Sensex tanks 500 points as scrapping of Article 370 spooks investors; a reminder why govt shouldn't lose focus on sinking economy
Sensex fell intra-day to over 700 points after the government revoked the controversial Article 370 that gave a special status to J&K
Structural reforms might have put a temporary speed breaker on the economy as these changes result in a realignment in the existing processes
The current phase of economic slowdown is much bigger in scale and cannot be blamed upon reforms alone
The demand slump is visible in the most depressing way in the auto sector and this has led to lakhs of job losses.
NITI Aayog Chief Executive Officer (CEO), Amitabh Kant is of the view that too much of a wave of reforms undertaken by the Narendra Modi-led government has contributed to the current slowdown in the Indian economy. "One of the reasons for the slowdown is that it has had too much of reforms—GST (Goods and Services Tax), IBC (Insolvency and Bankruptcy Code), RERA (Real Estate Regulatory Authority)—a huge set of reforms which we have undertaken and I think the next round of reforms must revolve around sectors like oil and gas, mining, coal," Kant said at Bloomberg NEF Summit in New Delhi
Kant indeed has a point here; structural reforms such as IBC and GST might have put a temporary speed breaker on the economy as these changes result in a realignment in the existing processes, but works well in the long-term. But, the current phase of economic slowdown is much bigger in scale and cannot be blamed upon reforms alone. This a clear case of governments, including the UPA, failing to do the right things at the right time, i.e., inspiring confidence in the business community by acting on land and labour reforms and exiting businesses that lock in a large amount of capital.
Kant himself alludes to these issues in some way. “Firstly, you need to bring in greater levels of liquidity. Secondly, you need to revive the animal spirit of the private sector, you can never create wealth without the private sector. Thirdly, the government needs to get out of business in a range of areas and you need to recycle a lot of government assets such as roads.” Lack of action in these areas has indeed slowed down the economy a lot.
There are a few primary reasons why the economy is in the current sad state today. A severe demand slump that was triggered by demonetisation in 2016 paralysed informal markets, the impact of which continues even today. The ongoing liquidity crisis has added fuel to the fire. Also, a weak global economy has taken its toll on India; exports have been declining at a faster pace. Lack of fresh private investments have been hurting even existing projects, forget about the launch of new ones. Add to that a worrying rural distress and government’s populist spending spree.

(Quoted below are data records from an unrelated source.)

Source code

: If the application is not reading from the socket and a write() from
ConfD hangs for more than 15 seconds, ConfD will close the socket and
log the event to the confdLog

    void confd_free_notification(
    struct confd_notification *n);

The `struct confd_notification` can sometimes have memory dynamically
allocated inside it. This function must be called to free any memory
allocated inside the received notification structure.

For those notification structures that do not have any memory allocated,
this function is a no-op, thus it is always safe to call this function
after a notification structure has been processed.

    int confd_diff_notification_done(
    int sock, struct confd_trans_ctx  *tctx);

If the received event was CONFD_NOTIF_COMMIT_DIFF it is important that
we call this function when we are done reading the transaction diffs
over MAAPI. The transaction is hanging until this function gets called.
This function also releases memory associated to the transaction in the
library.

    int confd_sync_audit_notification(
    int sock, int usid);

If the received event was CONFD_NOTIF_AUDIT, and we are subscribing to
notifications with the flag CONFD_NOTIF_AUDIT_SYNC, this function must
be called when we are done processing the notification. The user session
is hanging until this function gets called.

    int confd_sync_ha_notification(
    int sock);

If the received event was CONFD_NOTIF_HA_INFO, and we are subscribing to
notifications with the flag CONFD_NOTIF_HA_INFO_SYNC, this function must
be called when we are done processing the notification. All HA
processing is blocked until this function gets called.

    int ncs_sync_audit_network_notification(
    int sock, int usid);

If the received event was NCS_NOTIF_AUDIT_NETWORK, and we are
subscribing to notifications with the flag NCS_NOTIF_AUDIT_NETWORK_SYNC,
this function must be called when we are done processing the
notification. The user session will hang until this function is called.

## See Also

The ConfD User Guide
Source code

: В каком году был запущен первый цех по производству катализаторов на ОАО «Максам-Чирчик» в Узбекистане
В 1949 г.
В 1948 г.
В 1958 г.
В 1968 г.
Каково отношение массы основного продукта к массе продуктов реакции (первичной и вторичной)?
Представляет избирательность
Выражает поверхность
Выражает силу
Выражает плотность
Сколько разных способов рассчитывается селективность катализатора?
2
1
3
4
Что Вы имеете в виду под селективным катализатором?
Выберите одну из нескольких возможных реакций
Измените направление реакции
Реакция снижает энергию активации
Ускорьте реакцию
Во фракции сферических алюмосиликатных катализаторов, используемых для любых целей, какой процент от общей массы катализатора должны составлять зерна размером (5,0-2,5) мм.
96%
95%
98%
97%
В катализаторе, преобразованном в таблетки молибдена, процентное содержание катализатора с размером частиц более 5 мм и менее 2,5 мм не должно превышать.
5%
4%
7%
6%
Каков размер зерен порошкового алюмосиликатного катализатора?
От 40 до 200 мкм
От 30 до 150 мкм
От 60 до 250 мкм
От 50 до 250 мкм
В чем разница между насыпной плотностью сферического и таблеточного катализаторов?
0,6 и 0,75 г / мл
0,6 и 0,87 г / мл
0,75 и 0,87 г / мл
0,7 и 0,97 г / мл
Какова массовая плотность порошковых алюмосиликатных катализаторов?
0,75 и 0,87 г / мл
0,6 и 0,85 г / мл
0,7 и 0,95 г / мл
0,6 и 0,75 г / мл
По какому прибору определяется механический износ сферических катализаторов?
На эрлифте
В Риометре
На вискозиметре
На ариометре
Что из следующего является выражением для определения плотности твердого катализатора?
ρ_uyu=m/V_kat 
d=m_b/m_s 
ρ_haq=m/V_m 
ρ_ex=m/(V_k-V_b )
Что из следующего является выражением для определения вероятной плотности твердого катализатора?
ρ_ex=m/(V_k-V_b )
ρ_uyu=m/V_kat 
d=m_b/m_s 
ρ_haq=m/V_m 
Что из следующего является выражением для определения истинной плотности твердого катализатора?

The biggest challenge before the government is to revive the demand. At this point, that seems to be the only solution to bring back the growth cycle. In June, the growth in eight core sectors dropped to a four-year low of 0.2 percent in June dragged by significant weakness across all major segments—steel, cement, electricity industries, refinery products. The May figure has been revised downwards to 4.3 percent from the earlier estimate of 5.1 percent. The eight-core sector industries had expanded by 7.8 percent in June last year. These core industries comprise 40.27 percent of the weight of items included in the Index of Industrial Production (IIP).
The demand slump is visible in the most depressing way in the auto sector and this has led to lakhs of job losses. Recently, industry body Federation of Automobile Dealers Association (FADA) said around two lakh jobs have been cut across automobile dealerships in India in the last three months as vehicle retailers resorted to cutting costs to deal with an unprecedented sales slump--as always, this is a natural consequence of a slowing economy.
A downturn first kills consumer demand and jobs. This has been happening in the automobile and component-making industries, FMCG companies, real estate deals, ad revenues in the media industry and corporate revenues even in other segments. Of these, the auto sector is a more sensitive indicator. For eight months straight, sales have been slowing across products and verticals—both passenger and commercial. The current phase of economic slowdown was exacerbated with the funding crisis in the NBFC space. The IL&FS, DHFL episodes not only traumatised the financial system but also hit consumer confidence in a big way. The fact that the commercial banking system was already in stress with a large accumulation of NPAs added to consumer pessimism.
The critical point at this stage is to prepare a plan to give stimulus to the weak economy. Leading industry veterans have already warned the government about the state of the economy. The government should listen to expert opinion.
At the time of writing this piece, the BSE Sensex was trading down by more than 500 points. In the intra-day, it fell to over 700 points after the government revoked the controversial Article 370 that gave a special status to J&K; markets were worried about the political uncertainty and likely consequences. In response to US additional tariff imposition, China devalued yuan and it impacted the sharpest fall of rupee since 2013. The domestic currency fell by 113 paise to close at a five-month low of 70.73 on Monday. This development will, most certainly, occupy the media headlines in the next few days. But that shouldn’t divert the attention of the government from executing an urgent plan to breathe back life to a sliding economy. By far, this is the most critical issue the centre needs to deal with at this stage.